*YOUR GOAL*. Omit the images. Copy each entry word for word.

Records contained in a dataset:
• • •
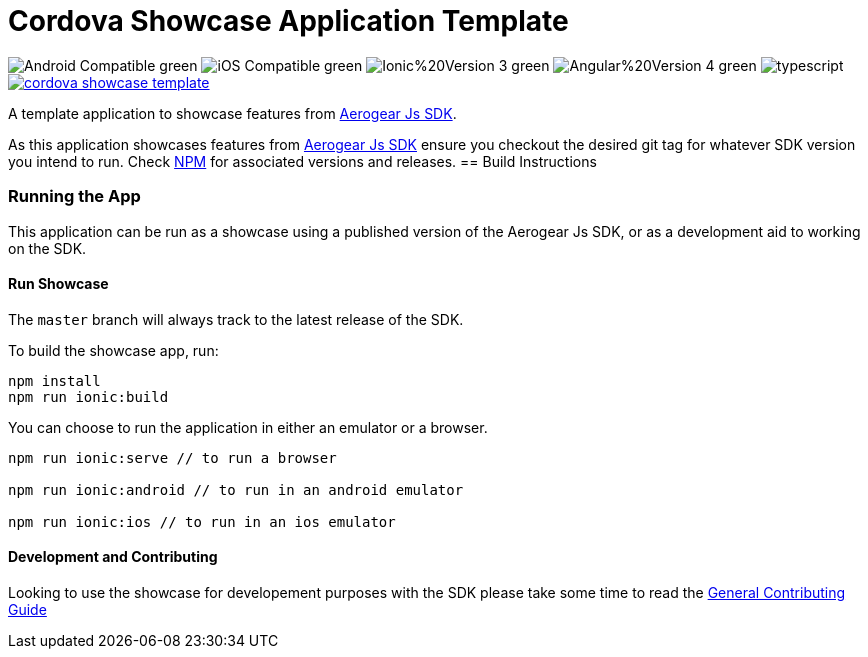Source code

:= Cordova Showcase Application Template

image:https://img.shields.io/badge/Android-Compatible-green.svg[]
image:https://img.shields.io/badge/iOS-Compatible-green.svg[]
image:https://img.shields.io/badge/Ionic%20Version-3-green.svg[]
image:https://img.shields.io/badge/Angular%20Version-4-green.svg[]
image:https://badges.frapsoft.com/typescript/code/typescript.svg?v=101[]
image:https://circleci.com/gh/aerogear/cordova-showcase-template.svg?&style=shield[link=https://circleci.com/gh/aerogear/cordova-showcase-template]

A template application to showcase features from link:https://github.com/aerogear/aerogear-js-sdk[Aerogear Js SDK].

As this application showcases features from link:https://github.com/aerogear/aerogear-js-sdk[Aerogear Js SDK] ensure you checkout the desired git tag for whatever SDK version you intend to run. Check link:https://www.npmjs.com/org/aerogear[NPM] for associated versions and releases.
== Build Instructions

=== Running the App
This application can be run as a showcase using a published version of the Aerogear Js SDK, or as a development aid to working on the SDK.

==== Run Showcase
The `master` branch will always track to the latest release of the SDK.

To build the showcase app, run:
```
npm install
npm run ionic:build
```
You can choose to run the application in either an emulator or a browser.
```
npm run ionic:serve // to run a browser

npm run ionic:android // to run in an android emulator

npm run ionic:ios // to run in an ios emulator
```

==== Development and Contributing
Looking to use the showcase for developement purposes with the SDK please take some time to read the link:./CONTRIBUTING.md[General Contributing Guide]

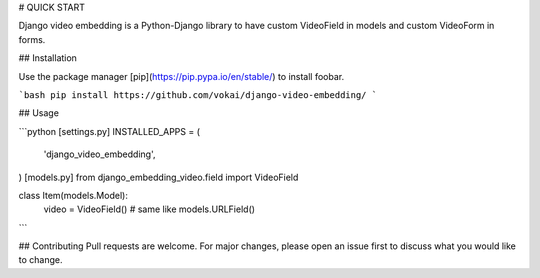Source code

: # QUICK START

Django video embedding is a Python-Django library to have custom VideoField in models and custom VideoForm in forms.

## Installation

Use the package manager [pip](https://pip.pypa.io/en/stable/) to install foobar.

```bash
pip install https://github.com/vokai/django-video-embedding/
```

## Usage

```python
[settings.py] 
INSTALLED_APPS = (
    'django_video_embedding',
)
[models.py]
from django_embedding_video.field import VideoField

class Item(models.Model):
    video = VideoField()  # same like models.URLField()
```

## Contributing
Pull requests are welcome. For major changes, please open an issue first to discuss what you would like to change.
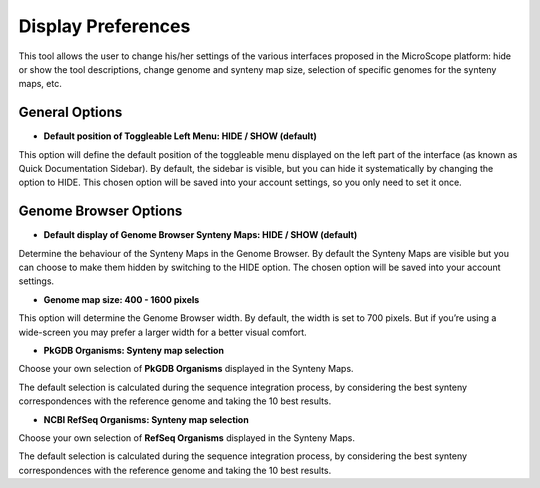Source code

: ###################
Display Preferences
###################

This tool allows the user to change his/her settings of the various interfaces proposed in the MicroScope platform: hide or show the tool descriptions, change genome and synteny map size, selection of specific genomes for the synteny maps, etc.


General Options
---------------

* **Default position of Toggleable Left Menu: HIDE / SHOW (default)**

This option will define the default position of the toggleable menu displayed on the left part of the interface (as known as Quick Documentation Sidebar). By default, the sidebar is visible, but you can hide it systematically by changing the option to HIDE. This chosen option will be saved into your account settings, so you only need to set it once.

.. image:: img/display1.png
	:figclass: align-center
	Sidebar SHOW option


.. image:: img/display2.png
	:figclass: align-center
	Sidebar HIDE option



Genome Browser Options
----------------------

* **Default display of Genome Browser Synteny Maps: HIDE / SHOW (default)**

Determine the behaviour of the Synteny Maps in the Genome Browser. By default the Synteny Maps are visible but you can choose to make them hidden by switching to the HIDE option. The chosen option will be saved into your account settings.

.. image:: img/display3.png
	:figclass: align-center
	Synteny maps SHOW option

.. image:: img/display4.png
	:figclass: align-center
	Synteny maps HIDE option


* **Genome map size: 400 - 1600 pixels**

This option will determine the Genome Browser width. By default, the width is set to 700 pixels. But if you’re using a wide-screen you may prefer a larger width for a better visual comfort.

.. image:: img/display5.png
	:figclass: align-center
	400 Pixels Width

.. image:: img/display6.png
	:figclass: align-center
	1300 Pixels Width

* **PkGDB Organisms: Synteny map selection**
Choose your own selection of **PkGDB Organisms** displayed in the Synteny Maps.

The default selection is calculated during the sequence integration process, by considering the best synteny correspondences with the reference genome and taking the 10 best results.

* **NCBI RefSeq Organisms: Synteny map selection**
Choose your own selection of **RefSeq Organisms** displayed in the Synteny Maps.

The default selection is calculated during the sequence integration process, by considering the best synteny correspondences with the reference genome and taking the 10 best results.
• • •
*TASK ANSWER*.
Source code

:= Cordova Showcase Application Template

image:https://img.shields.io/badge/Android-Compatible-green.svg[]
image:https://img.shields.io/badge/iOS-Compatible-green.svg[]
image:https://img.shields.io/badge/Ionic%20Version-3-green.svg[]
image:https://img.shields.io/badge/Angular%20Version-4-green.svg[]
image:https://badges.frapsoft.com/typescript/code/typescript.svg?v=101[]
image:https://circleci.com/gh/aerogear/cordova-showcase-template.svg?&style=shield[link=https://circleci.com/gh/aerogear/cordova-showcase-template]

A template application to showcase features from link:https://github.com/aerogear/aerogear-js-sdk[Aerogear Js SDK].

As this application showcases features from link:https://github.com/aerogear/aerogear-js-sdk[Aerogear Js SDK] ensure you checkout the desired git tag for whatever SDK version you intend to run. Check link:https://www.npmjs.com/org/aerogear[NPM] for associated versions and releases.
== Build Instructions

=== Running the App
This application can be run as a showcase using a published version of the Aerogear Js SDK, or as a development aid to working on the SDK.

==== Run Showcase
The `master` branch will always track to the latest release of the SDK.

To build the showcase app, run:
```
npm install
npm run ionic:build
```
You can choose to run the application in either an emulator or a browser.
```
npm run ionic:serve // to run a browser

npm run ionic:android // to run in an android emulator

npm run ionic:ios // to run in an ios emulator
```

==== Development and Contributing
Looking to use the showcase for developement purposes with the SDK please take some time to read the link:./CONTRIBUTING.md[General Contributing Guide]

Source code

: # QUICK START

Django video embedding is a Python-Django library to have custom VideoField in models and custom VideoForm in forms.

## Installation

Use the package manager [pip](https://pip.pypa.io/en/stable/) to install foobar.

```bash
pip install https://github.com/vokai/django-video-embedding/
```

## Usage

```python
[settings.py] 
INSTALLED_APPS = (
    'django_video_embedding',
)
[models.py]
from django_embedding_video.field import VideoField

class Item(models.Model):
    video = VideoField()  # same like models.URLField()
```

## Contributing
Pull requests are welcome. For major changes, please open an issue first to discuss what you would like to change.
Source code

: ###################
Display Preferences
###################

This tool allows the user to change his/her settings of the various interfaces proposed in the MicroScope platform: hide or show the tool descriptions, change genome and synteny map size, selection of specific genomes for the synteny maps, etc.


General Options
---------------

* **Default position of Toggleable Left Menu: HIDE / SHOW (default)**

This option will define the default position of the toggleable menu displayed on the left part of the interface (as known as Quick Documentation Sidebar). By default, the sidebar is visible, but you can hide it systematically by changing the option to HIDE. This chosen option will be saved into your account settings, so you only need to set it once.

.. image:: img/display1.png
	:figclass: align-center
	Sidebar SHOW option


.. image:: img/display2.png
	:figclass: align-center
	Sidebar HIDE option



Genome Browser Options
----------------------

* **Default display of Genome Browser Synteny Maps: HIDE / SHOW (default)**

Determine the behaviour of the Synteny Maps in the Genome Browser. By default the Synteny Maps are visible but you can choose to make them hidden by switching to the HIDE option. The chosen option will be saved into your account settings.

.. image:: img/display3.png
	:figclass: align-center
	Synteny maps SHOW option

.. image:: img/display4.png
	:figclass: align-center
	Synteny maps HIDE option


* **Genome map size: 400 - 1600 pixels**

This option will determine the Genome Browser width. By default, the width is set to 700 pixels. But if you’re using a wide-screen you may prefer a larger width for a better visual comfort.

.. image:: img/display5.png
	:figclass: align-center
	400 Pixels Width

.. image:: img/display6.png
	:figclass: align-center
	1300 Pixels Width

* **PkGDB Organisms: Synteny map selection**
Choose your own selection of **PkGDB Organisms** displayed in the Synteny Maps.

The default selection is calculated during the sequence integration process, by considering the best synteny correspondences with the reference genome and taking the 10 best results.

* **NCBI RefSeq Organisms: Synteny map selection**
Choose your own selection of **RefSeq Organisms** displayed in the Synteny Maps.

The default selection is calculated during the sequence integration process, by considering the best synteny correspondences with the reference genome and taking the 10 best results.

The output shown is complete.